──────── Data for processing

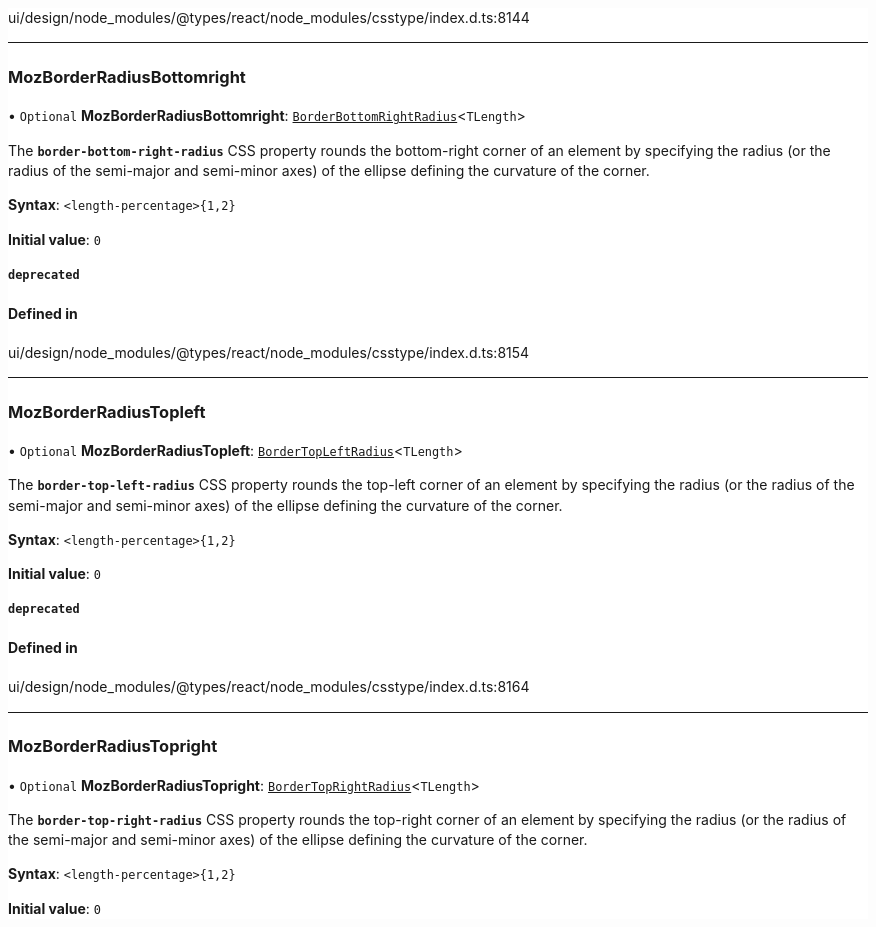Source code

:ui/design/node_modules/@types/react/node_modules/csstype/index.d.ts:8144

___

### MozBorderRadiusBottomright

• `Optional` **MozBorderRadiusBottomright**: [`BorderBottomRightRadius`](../modules/akashaproject_design_system._internal_.md#borderbottomrightradius)<`TLength`\>

The **`border-bottom-right-radius`** CSS property rounds the bottom-right corner of an element by specifying the radius (or the radius of the semi-major and semi-minor axes) of the ellipse defining the curvature of the corner.

**Syntax**: `<length-percentage>{1,2}`

**Initial value**: `0`

**`deprecated`**

#### Defined in

ui/design/node_modules/@types/react/node_modules/csstype/index.d.ts:8154

___

### MozBorderRadiusTopleft

• `Optional` **MozBorderRadiusTopleft**: [`BorderTopLeftRadius`](../modules/akashaproject_design_system._internal_.md#bordertopleftradius)<`TLength`\>

The **`border-top-left-radius`** CSS property rounds the top-left corner of an element by specifying the radius (or the radius of the semi-major and semi-minor axes) of the ellipse defining the curvature of the corner.

**Syntax**: `<length-percentage>{1,2}`

**Initial value**: `0`

**`deprecated`**

#### Defined in

ui/design/node_modules/@types/react/node_modules/csstype/index.d.ts:8164

___

### MozBorderRadiusTopright

• `Optional` **MozBorderRadiusTopright**: [`BorderTopRightRadius`](../modules/akashaproject_design_system._internal_.md#bordertoprightradius)<`TLength`\>

The **`border-top-right-radius`** CSS property rounds the top-right corner of an element by specifying the radius (or the radius of the semi-major and semi-minor axes) of the ellipse defining the curvature of the corner.

**Syntax**: `<length-percentage>{1,2}`

**Initial value**: `0`
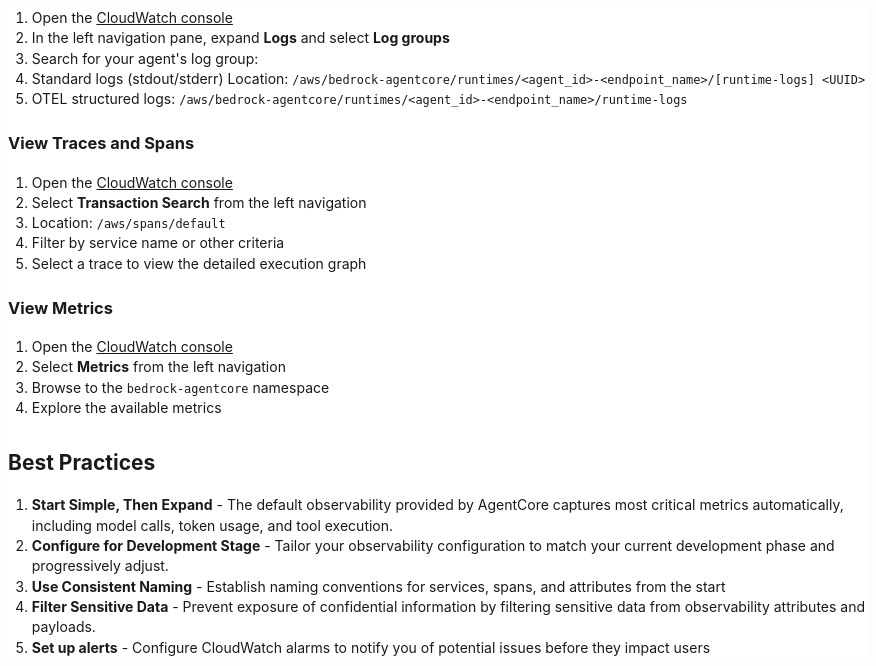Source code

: 1. Open the [CloudWatch console](https://console.aws.amazon.com/cloudwatch/)
1. In the left navigation pane, expand **Logs** and select **Log groups**
1. Search for your agent's log group:
1. Standard logs (stdout/stderr) Location: `/aws/bedrock-agentcore/runtimes/<agent_id>-<endpoint_name>/[runtime-logs] <UUID>`
1. OTEL structured logs: `/aws/bedrock-agentcore/runtimes/<agent_id>-<endpoint_name>/runtime-logs`

### View Traces and Spans

1. Open the [CloudWatch console](https://console.aws.amazon.com/cloudwatch/)
1. Select **Transaction Search** from the left navigation
1. Location: `/aws/spans/default`
1. Filter by service name or other criteria
1. Select a trace to view the detailed execution graph

### View Metrics

1. Open the [CloudWatch console](https://console.aws.amazon.com/cloudwatch/)
1. Select **Metrics** from the left navigation
1. Browse to the `bedrock-agentcore` namespace
1. Explore the available metrics

## Best Practices

1. **Start Simple, Then Expand** - The default observability provided by AgentCore captures most critical metrics automatically, including model calls, token usage, and tool execution.
1. **Configure for Development Stage** - Tailor your observability configuration to match your current development phase and progressively adjust.
1. **Use Consistent Naming** - Establish naming conventions for services, spans, and attributes from the start
1. **Filter Sensitive Data** - Prevent exposure of confidential information by filtering sensitive data from observability attributes and payloads.
1. **Set up alerts** - Configure CloudWatch alarms to notify you of potential issues before they impact users
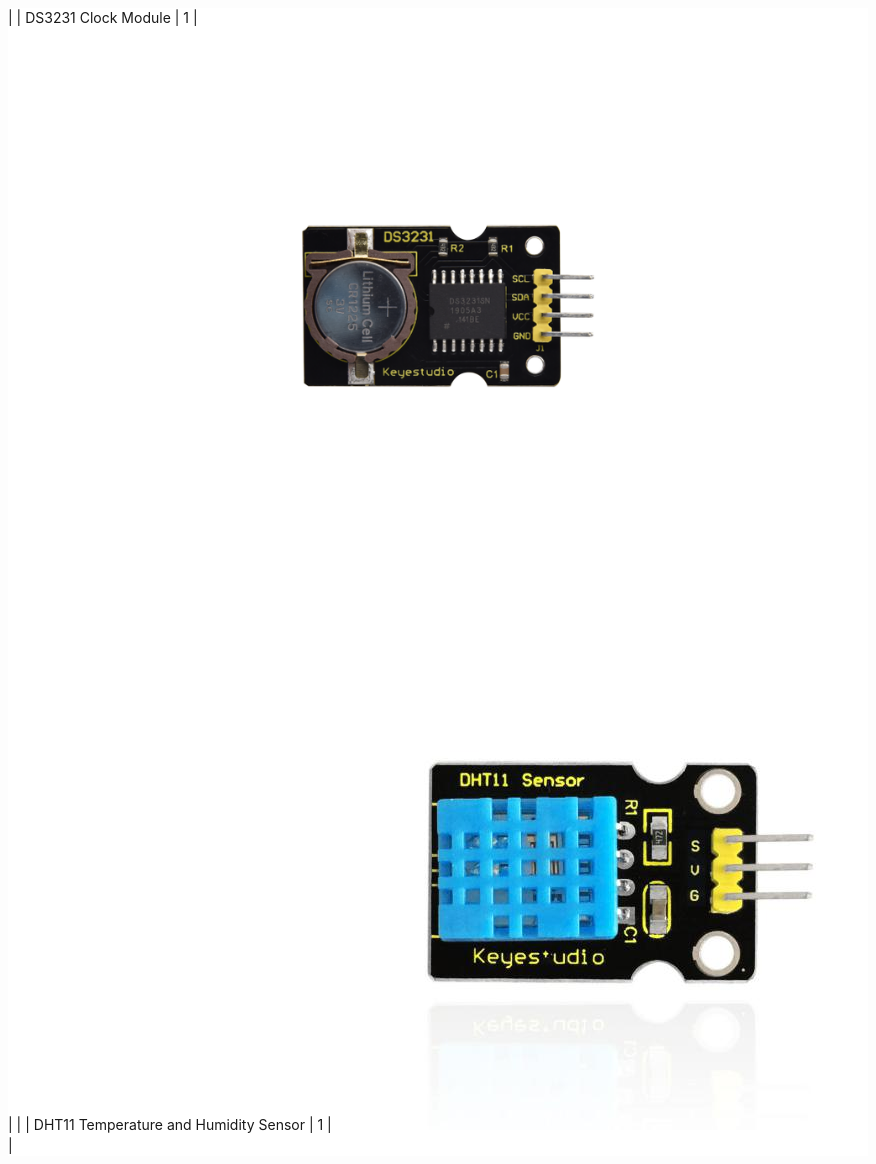 |        | DS3231 Clock Module                   | 1       | ![](media/4f789fc7bb637dc59bc6be1a1dc00210.png)                                                                                                   |
|        | DHT11 Temperature and Humidity Sensor | 1       | ![](media/0c6859051107101de4e9ffdc909583bc.jpeg)                                                                                                     |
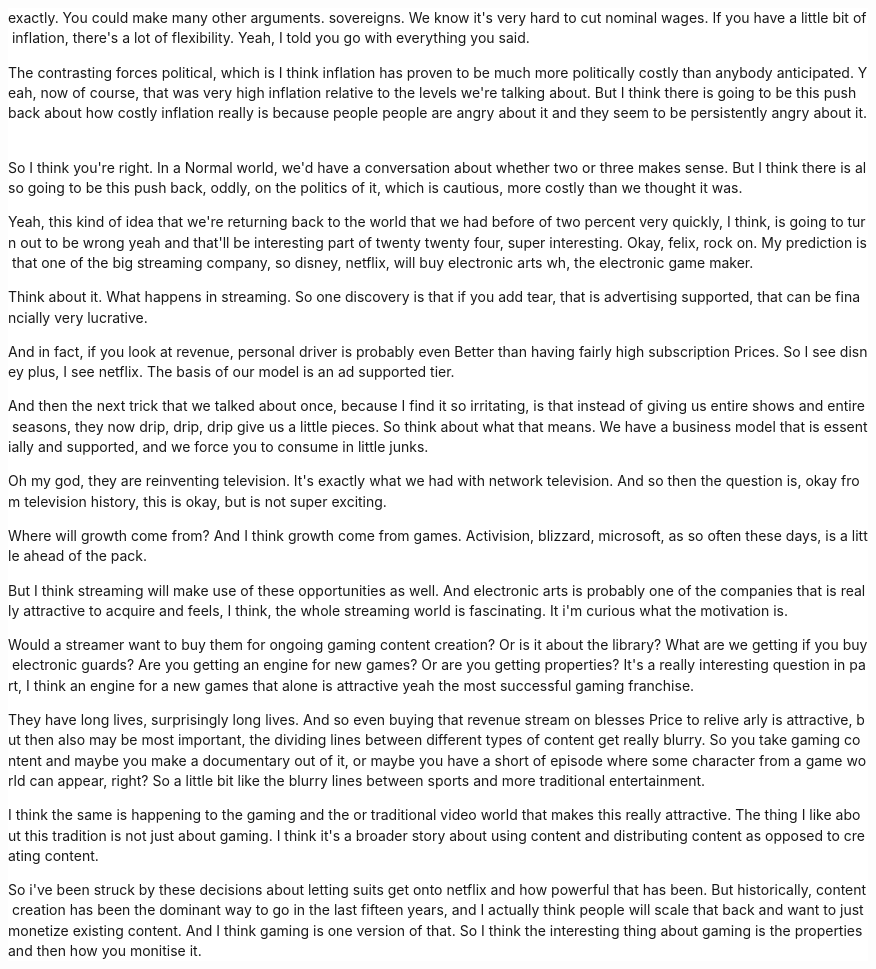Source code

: exactly. You could make many other arguments. sovereigns. We know it's very hard to cut nominal wages. If you have a little bit of inflation, there's a lot of flexibility. Yeah, I told you go with everything you said. 

The contrasting forces political, which is I think inflation has proven to be much more politically costly than anybody anticipated. Yeah, now of course, that was very high inflation relative to the levels we're talking about. But I think there is going to be this push back about how costly inflation really is because people people are angry about it and they seem to be persistently angry about it. 

So I think you're right. In a Normal world, we'd have a conversation about whether two or three makes sense. But I think there is also going to be this push back, oddly, on the politics of it, which is cautious, more costly than we thought it was. 

Yeah, this kind of idea that we're returning back to the world that we had before of two percent very quickly, I think, is going to turn out to be wrong yeah and that'll be interesting part of twenty twenty four, super interesting. Okay, felix, rock on. My prediction is that one of the big streaming company, so disney, netflix, will buy electronic arts wh, the electronic game maker. 

Think about it. What happens in streaming. So one discovery is that if you add tear, that is advertising supported, that can be financially very lucrative. 

And in fact, if you look at revenue, personal driver is probably even Better than having fairly high subscription Prices. So I see disney plus, I see netflix. The basis of our model is an ad supported tier. 

And then the next trick that we talked about once, because I find it so irritating, is that instead of giving us entire shows and entire seasons, they now drip, drip, drip give us a little pieces. So think about what that means. We have a business model that is essentially and supported, and we force you to consume in little junks. 

Oh my god, they are reinventing television. It's exactly what we had with network television. And so then the question is, okay from television history, this is okay, but is not super exciting. 

Where will growth come from? And I think growth come from games. Activision, blizzard, microsoft, as so often these days, is a little ahead of the pack. 

But I think streaming will make use of these opportunities as well. And electronic arts is probably one of the companies that is really attractive to acquire and feels, I think, the whole streaming world is fascinating. It i'm curious what the motivation is. 

Would a streamer want to buy them for ongoing gaming content creation? Or is it about the library? What are we getting if you buy electronic guards? Are you getting an engine for new games? Or are you getting properties? It's a really interesting question in part, I think an engine for a new games that alone is attractive yeah the most successful gaming franchise. 

They have long lives, surprisingly long lives. And so even buying that revenue stream on blesses Price to relive arly is attractive, but then also may be most important, the dividing lines between different types of content get really blurry. So you take gaming content and maybe you make a documentary out of it, or maybe you have a short of episode where some character from a game world can appear, right? So a little bit like the blurry lines between sports and more traditional entertainment. 

I think the same is happening to the gaming and the or traditional video world that makes this really attractive. The thing I like about this tradition is not just about gaming. I think it's a broader story about using content and distributing content as opposed to creating content. 

So i've been struck by these decisions about letting suits get onto netflix and how powerful that has been. But historically, content creation has been the dominant way to go in the last fifteen years, and I actually think people will scale that back and want to just monetize existing content. And I think gaming is one version of that. So I think the interesting thing about gaming is the properties and then how you monitise it. 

────────────────

Task objective
Restate the data word for word without pictures.

Answer section
Source code

:ui/design/node_modules/@types/react/node_modules/csstype/index.d.ts:8144

___

### MozBorderRadiusBottomright

• `Optional` **MozBorderRadiusBottomright**: [`BorderBottomRightRadius`](../modules/akashaproject_design_system._internal_.md#borderbottomrightradius)<`TLength`\>

The **`border-bottom-right-radius`** CSS property rounds the bottom-right corner of an element by specifying the radius (or the radius of the semi-major and semi-minor axes) of the ellipse defining the curvature of the corner.

**Syntax**: `<length-percentage>{1,2}`

**Initial value**: `0`

**`deprecated`**

#### Defined in

ui/design/node_modules/@types/react/node_modules/csstype/index.d.ts:8154

___

### MozBorderRadiusTopleft

• `Optional` **MozBorderRadiusTopleft**: [`BorderTopLeftRadius`](../modules/akashaproject_design_system._internal_.md#bordertopleftradius)<`TLength`\>

The **`border-top-left-radius`** CSS property rounds the top-left corner of an element by specifying the radius (or the radius of the semi-major and semi-minor axes) of the ellipse defining the curvature of the corner.

**Syntax**: `<length-percentage>{1,2}`

**Initial value**: `0`

**`deprecated`**

#### Defined in

ui/design/node_modules/@types/react/node_modules/csstype/index.d.ts:8164

___

### MozBorderRadiusTopright

• `Optional` **MozBorderRadiusTopright**: [`BorderTopRightRadius`](../modules/akashaproject_design_system._internal_.md#bordertoprightradius)<`TLength`\>

The **`border-top-right-radius`** CSS property rounds the top-right corner of an element by specifying the radius (or the radius of the semi-major and semi-minor axes) of the ellipse defining the curvature of the corner.

**Syntax**: `<length-percentage>{1,2}`

**Initial value**: `0`
Source code

: 1. Open the [CloudWatch console](https://console.aws.amazon.com/cloudwatch/)
1. In the left navigation pane, expand **Logs** and select **Log groups**
1. Search for your agent's log group:
1. Standard logs (stdout/stderr) Location: `/aws/bedrock-agentcore/runtimes/<agent_id>-<endpoint_name>/[runtime-logs] <UUID>`
1. OTEL structured logs: `/aws/bedrock-agentcore/runtimes/<agent_id>-<endpoint_name>/runtime-logs`

### View Traces and Spans

1. Open the [CloudWatch console](https://console.aws.amazon.com/cloudwatch/)
1. Select **Transaction Search** from the left navigation
1. Location: `/aws/spans/default`
1. Filter by service name or other criteria
1. Select a trace to view the detailed execution graph

### View Metrics

1. Open the [CloudWatch console](https://console.aws.amazon.com/cloudwatch/)
1. Select **Metrics** from the left navigation
1. Browse to the `bedrock-agentcore` namespace
1. Explore the available metrics

## Best Practices

1. **Start Simple, Then Expand** - The default observability provided by AgentCore captures most critical metrics automatically, including model calls, token usage, and tool execution.
1. **Configure for Development Stage** - Tailor your observability configuration to match your current development phase and progressively adjust.
1. **Use Consistent Naming** - Establish naming conventions for services, spans, and attributes from the start
1. **Filter Sensitive Data** - Prevent exposure of confidential information by filtering sensitive data from observability attributes and payloads.
1. **Set up alerts** - Configure CloudWatch alarms to notify you of potential issues before they impact users
 |        | DS3231 Clock Module                   | 1       | ![](media/4f789fc7bb637dc59bc6be1a1dc00210.png)                                                                                                   |
|        | DHT11 Temperature and Humidity Sensor | 1       | ![](media/0c6859051107101de4e9ffdc909583bc.jpeg)                                                                                                     |
Source code

: exactly. You could make many other arguments. sovereigns. We know it's very hard to cut nominal wages. If you have a little bit of inflation, there's a lot of flexibility. Yeah, I told you go with everything you said. 

The contrasting forces political, which is I think inflation has proven to be much more politically costly than anybody anticipated. Yeah, now of course, that was very high inflation relative to the levels we're talking about. But I think there is going to be this push back about how costly inflation really is because people people are angry about it and they seem to be persistently angry about it. 

So I think you're right. In a Normal world, we'd have a conversation about whether two or three makes sense. But I think there is also going to be this push back, oddly, on the politics of it, which is cautious, more costly than we thought it was. 

Yeah, this kind of idea that we're returning back to the world that we had before of two percent very quickly, I think, is going to turn out to be wrong yeah and that'll be interesting part of twenty twenty four, super interesting. Okay, felix, rock on. My prediction is that one of the big streaming company, so disney, netflix, will buy electronic arts wh, the electronic game maker. 

Think about it. What happens in streaming. So one discovery is that if you add tear, that is advertising supported, that can be financially very lucrative. 

And in fact, if you look at revenue, personal driver is probably even Better than having fairly high subscription Prices. So I see disney plus, I see netflix. The basis of our model is an ad supported tier. 

And then the next trick that we talked about once, because I find it so irritating, is that instead of giving us entire shows and entire seasons, they now drip, drip, drip give us a little pieces. So think about what that means. We have a business model that is essentially and supported, and we force you to consume in little junks. 

Oh my god, they are reinventing television. It's exactly what we had with network television. And so then the question is, okay from television history, this is okay, but is not super exciting. 

Where will growth come from? And I think growth come from games. Activision, blizzard, microsoft, as so often these days, is a little ahead of the pack. 

But I think streaming will make use of these opportunities as well. And electronic arts is probably one of the companies that is really attractive to acquire and feels, I think, the whole streaming world is fascinating. It i'm curious what the motivation is. 

Would a streamer want to buy them for ongoing gaming content creation? Or is it about the library? What are we getting if you buy electronic guards? Are you getting an engine for new games? Or are you getting properties? It's a really interesting question in part, I think an engine for a new games that alone is attractive yeah the most successful gaming franchise. 

They have long lives, surprisingly long lives. And so even buying that revenue stream on blesses Price to relive arly is attractive, but then also may be most important, the dividing lines between different types of content get really blurry. So you take gaming content and maybe you make a documentary out of it, or maybe you have a short of episode where some character from a game world can appear, right? So a little bit like the blurry lines between sports and more traditional entertainment. 

I think the same is happening to the gaming and the or traditional video world that makes this really attractive. The thing I like about this tradition is not just about gaming. I think it's a broader story about using content and distributing content as opposed to creating content. 

So i've been struck by these decisions about letting suits get onto netflix and how powerful that has been. But historically, content creation has been the dominant way to go in the last fifteen years, and I actually think people will scale that back and want to just monetize existing content. And I think gaming is one version of that. So I think the interesting thing about gaming is the properties and then how you monitise it. 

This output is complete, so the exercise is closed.